BEGIN Listed entries

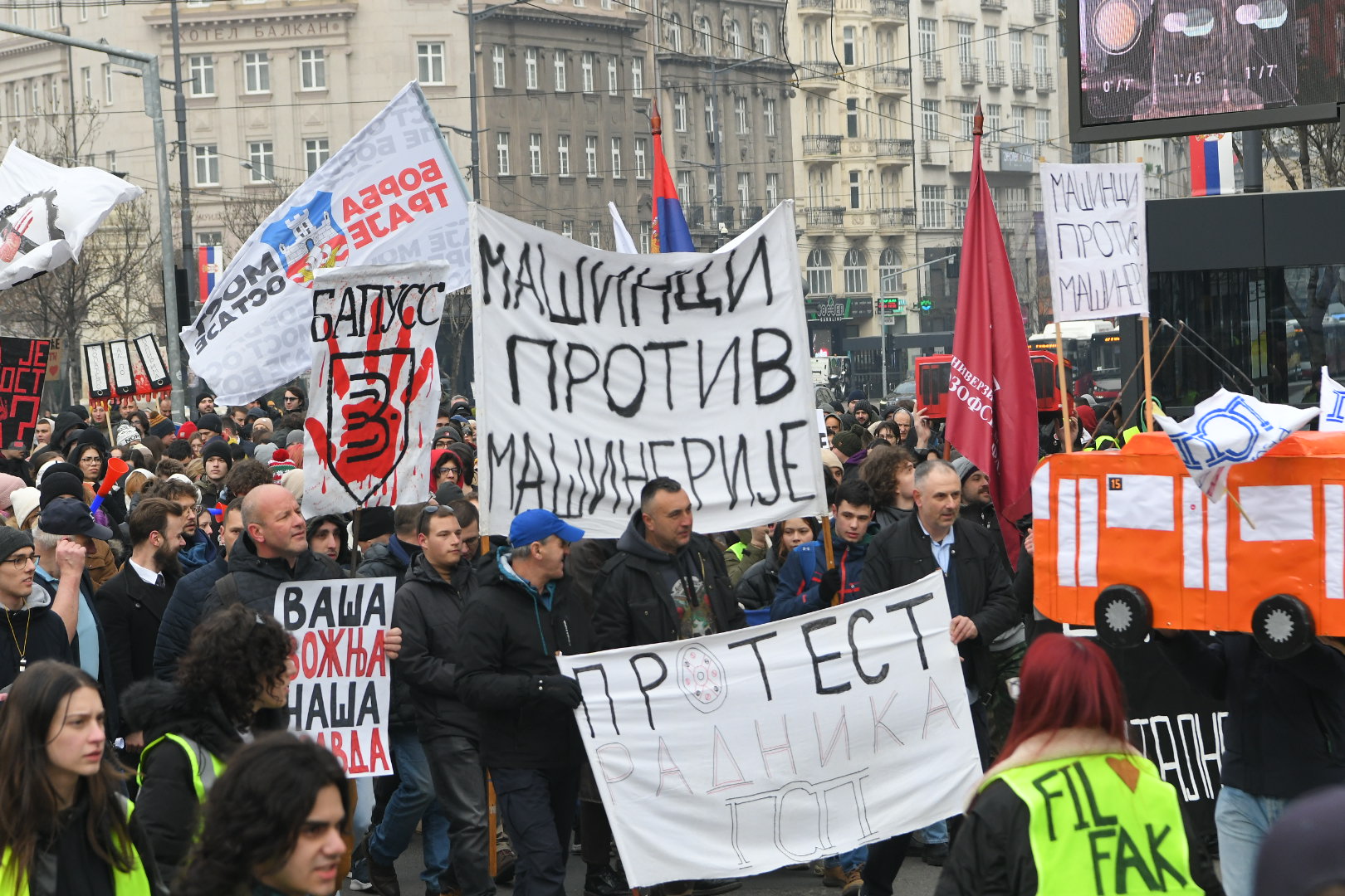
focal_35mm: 105
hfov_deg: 19.5
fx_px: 3923
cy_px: 448
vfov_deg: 13.0
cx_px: 672
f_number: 6.3
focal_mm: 70
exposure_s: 1/1000
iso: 1000
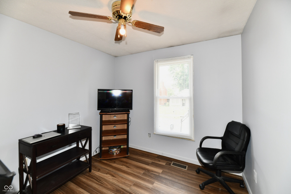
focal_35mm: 14
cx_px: 146
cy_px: 97
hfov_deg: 104.3
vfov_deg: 81.2
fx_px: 113
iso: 640
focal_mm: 14
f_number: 6.3
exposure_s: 1/60
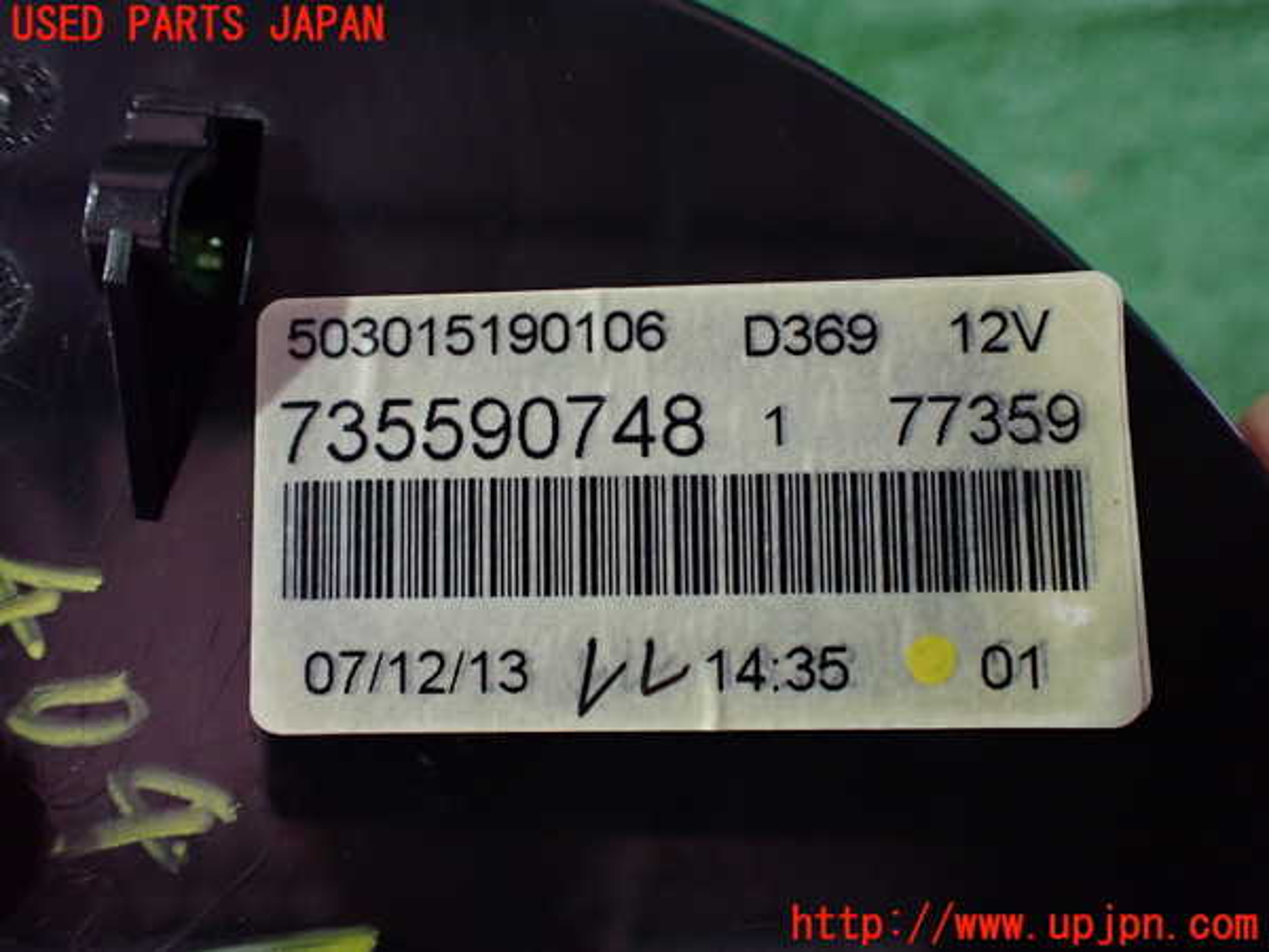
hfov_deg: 60.0
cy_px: 476
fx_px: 1100
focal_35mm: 30
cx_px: 634
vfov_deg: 46.8
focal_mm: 5.4
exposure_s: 1/50
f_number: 2.3
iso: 800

END Listed entries

→ **Work item**
Reproduce the data word for word without its images.

→ **Exercise response**
focal_35mm: 105
hfov_deg: 19.5
fx_px: 3923
cy_px: 448
vfov_deg: 13.0
cx_px: 672
f_number: 6.3
focal_mm: 70
exposure_s: 1/1000
iso: 1000
focal_35mm: 14
cx_px: 146
cy_px: 97
hfov_deg: 104.3
vfov_deg: 81.2
fx_px: 113
iso: 640
focal_mm: 14
f_number: 6.3
exposure_s: 1/60
hfov_deg: 60.0
cy_px: 476
fx_px: 1100
focal_35mm: 30
cx_px: 634
vfov_deg: 46.8
focal_mm: 5.4
exposure_s: 1/50
f_number: 2.3
iso: 800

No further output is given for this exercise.